Yes, I think that's why PeakOil.com created three special forums: Doomers Only, Moderates Only, and Cornucopians Only. It just got to the point where productive discussion was impossible. Someone would try to post an idea for mitigation, and the doomers would jump all over the thread, totally derailing it. And vice-versa: someone would post about how we are so screwed, and the cornucopians would show up, posting about how silly doomers are and how the free market will fix it all. After awhile, no matter how interested you are in the topic, covering the same ground over and over again gets tedious. The special forums were supposed to offer a place to get beyond that.

People hear what they want to believe.

All of our efforts here just work on the fringes of our individual existing mindsets. It takes a great deal of time and reinforcement to change peoples worldview by even 20-30%. Then spend a weekend with a charismatic cornucopian and it'll set you back 3 months...;-)

It's a good thing to have an open mind.... just make sure it's not open at both ends.

Yes, I think that's why PeakOil.com created three special forums: Doomers Only, Moderates Only, and Cornucopians Only. [...] After awhile, no matter how interested you are in the topic, covering the same ground over and over again gets tedious. The special forums were supposed to offer a place to get beyond that.

I don't frequent their forums, but don't they run into the problem we have in all political affairs, that almost everyone thinks they're "middle of the road"?

Not really. People seem pretty aware of where they are on the "Doomatron scale." And there are mods who will move or delete posts as necessary.

Leanan,
I was just looking at the PeakOil.com discussion boards and see lots of interesting topics, but absolutely no seperation by Doomer-Moderate-Cornucopian. Am I really missing something? Are the terms used there different? Do you perhaps see different discussion baords when you sign up and declare yourself in one group or another? Help!

I have admin privileges there, so I'm not sure how it works for ordinary users. But you cannot see the special forums unless you register and log in. They are invisible to guests.

Once you are registered and logged in, I think you have to sign up somehow to get into the special forums. But you don't have to pick only one. You can enroll in Doomers Only, Moderates Only, and Cornucopians Only if you wish.

There's not a lot going on right now. Like TOD, PO.com has seen traffic severely slow with the drop in oil prices. And Doomers Only is by far the most active forum.

I'm a member and logged in, and I don't see these forums.

This is supposedly how you sign up:

Hit the "Usergroups" link to the right of the "Search" link at the top of the forum, then choose the group from the drop-down menu.

Here was my central theme:

Are you better off than you were four years ago, and what about four years from now?

I have previously described the position taken by Kunstler, et al, in the 2004 video, "End of Suburbia: Oil Depletion & the Collapse of the American Dream" (available on Netflix).
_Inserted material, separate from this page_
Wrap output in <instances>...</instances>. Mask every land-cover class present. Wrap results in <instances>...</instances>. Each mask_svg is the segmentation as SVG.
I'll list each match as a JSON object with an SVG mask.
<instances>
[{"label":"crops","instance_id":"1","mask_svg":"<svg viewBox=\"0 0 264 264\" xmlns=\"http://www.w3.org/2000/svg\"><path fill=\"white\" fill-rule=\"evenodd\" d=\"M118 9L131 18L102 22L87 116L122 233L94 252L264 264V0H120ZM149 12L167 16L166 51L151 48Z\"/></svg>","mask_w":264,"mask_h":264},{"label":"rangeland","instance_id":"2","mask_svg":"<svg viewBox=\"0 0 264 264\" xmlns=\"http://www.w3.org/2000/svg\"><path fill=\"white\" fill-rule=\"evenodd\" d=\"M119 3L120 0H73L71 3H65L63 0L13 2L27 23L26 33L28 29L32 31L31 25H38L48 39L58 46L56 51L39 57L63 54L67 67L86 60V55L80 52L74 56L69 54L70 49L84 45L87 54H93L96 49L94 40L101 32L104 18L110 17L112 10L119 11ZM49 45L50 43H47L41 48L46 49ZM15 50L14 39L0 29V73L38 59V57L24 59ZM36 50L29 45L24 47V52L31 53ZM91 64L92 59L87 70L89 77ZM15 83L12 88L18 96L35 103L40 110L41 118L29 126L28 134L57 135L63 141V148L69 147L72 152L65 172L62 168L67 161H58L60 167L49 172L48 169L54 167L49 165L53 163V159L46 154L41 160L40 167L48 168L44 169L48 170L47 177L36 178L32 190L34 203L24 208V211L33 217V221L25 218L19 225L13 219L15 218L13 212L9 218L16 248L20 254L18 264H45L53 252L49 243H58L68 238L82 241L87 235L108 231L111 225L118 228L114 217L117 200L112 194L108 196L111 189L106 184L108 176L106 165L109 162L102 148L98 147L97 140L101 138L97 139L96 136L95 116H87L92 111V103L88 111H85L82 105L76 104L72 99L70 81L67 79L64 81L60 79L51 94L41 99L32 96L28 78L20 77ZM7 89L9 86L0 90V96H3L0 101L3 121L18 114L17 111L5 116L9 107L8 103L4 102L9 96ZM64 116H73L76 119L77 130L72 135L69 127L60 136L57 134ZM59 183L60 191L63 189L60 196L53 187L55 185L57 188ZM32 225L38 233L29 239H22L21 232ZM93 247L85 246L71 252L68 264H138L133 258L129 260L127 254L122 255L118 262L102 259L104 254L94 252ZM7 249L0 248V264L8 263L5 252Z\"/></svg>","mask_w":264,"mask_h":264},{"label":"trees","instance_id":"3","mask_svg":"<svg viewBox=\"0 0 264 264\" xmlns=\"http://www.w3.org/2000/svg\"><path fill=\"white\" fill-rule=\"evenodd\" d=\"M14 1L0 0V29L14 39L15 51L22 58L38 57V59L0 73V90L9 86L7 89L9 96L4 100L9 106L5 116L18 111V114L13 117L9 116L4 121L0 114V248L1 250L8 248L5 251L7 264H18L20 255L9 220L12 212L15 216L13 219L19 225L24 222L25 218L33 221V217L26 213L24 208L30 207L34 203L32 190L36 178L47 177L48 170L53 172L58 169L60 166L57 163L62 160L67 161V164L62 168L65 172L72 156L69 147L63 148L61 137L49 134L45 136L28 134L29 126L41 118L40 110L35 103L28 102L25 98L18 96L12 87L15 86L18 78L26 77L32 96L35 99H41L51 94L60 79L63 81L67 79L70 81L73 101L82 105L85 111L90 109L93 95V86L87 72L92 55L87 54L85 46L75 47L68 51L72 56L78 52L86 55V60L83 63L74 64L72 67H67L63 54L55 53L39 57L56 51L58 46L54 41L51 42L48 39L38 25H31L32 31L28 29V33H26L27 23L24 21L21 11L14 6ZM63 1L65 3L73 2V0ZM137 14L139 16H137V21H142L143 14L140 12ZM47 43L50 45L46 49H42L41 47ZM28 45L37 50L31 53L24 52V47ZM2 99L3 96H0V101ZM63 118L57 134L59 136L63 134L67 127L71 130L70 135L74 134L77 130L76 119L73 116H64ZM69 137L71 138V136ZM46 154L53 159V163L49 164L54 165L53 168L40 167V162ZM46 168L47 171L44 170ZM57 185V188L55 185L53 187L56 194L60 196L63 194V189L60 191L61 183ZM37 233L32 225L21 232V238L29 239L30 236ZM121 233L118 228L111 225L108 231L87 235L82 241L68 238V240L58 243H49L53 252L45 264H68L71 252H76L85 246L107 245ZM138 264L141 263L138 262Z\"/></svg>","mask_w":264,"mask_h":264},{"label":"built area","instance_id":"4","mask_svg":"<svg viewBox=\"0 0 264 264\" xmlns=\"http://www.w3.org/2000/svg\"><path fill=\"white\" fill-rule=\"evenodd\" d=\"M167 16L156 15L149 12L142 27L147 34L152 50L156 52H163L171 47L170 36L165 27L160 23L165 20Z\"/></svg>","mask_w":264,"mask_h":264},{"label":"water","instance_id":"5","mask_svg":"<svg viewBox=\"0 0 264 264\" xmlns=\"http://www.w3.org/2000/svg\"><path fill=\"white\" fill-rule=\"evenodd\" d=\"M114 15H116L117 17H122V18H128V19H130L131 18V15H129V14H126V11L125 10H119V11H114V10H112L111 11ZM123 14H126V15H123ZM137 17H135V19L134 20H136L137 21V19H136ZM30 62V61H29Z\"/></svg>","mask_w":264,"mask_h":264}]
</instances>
The parties that were interviewed specifically warned about collapsing suburban housing values and rapidly rising food & energy prices.

I have also previously described the position taken by Daniel Yergin in 2004--that oil prices in late 2005 would be back down to a long term price of $38 per barrel, as rising oil production forced prices down. In June, 2007, he predicted that oil prices in 2008 would be back down to $60.

Time Magazine, in last week's issue, had a chart showing the year over year change in housing prices for the top 20 markets (Case-Shiller monthly index). The index has gone from up over 15% year over year in 2005 to down more than 15% year over year currently. Now, while I concede that the primary driver behind the mortgage meltdown was the huge buildup in debt, I believe that rapidly rising energy--and thus food--prices have acted as a trigger, and as an accelerant, for the mortgage meltdown.

Regarding food & energy prices, just compare what we are currently spending to what we were spending in 2004.

So, looking forward to 2012, who are you going to believe--Kunstler, who was correct about his predictions regarding suburban housing values and food & energy prices--or Daniel Yergin, who has been dead wrong?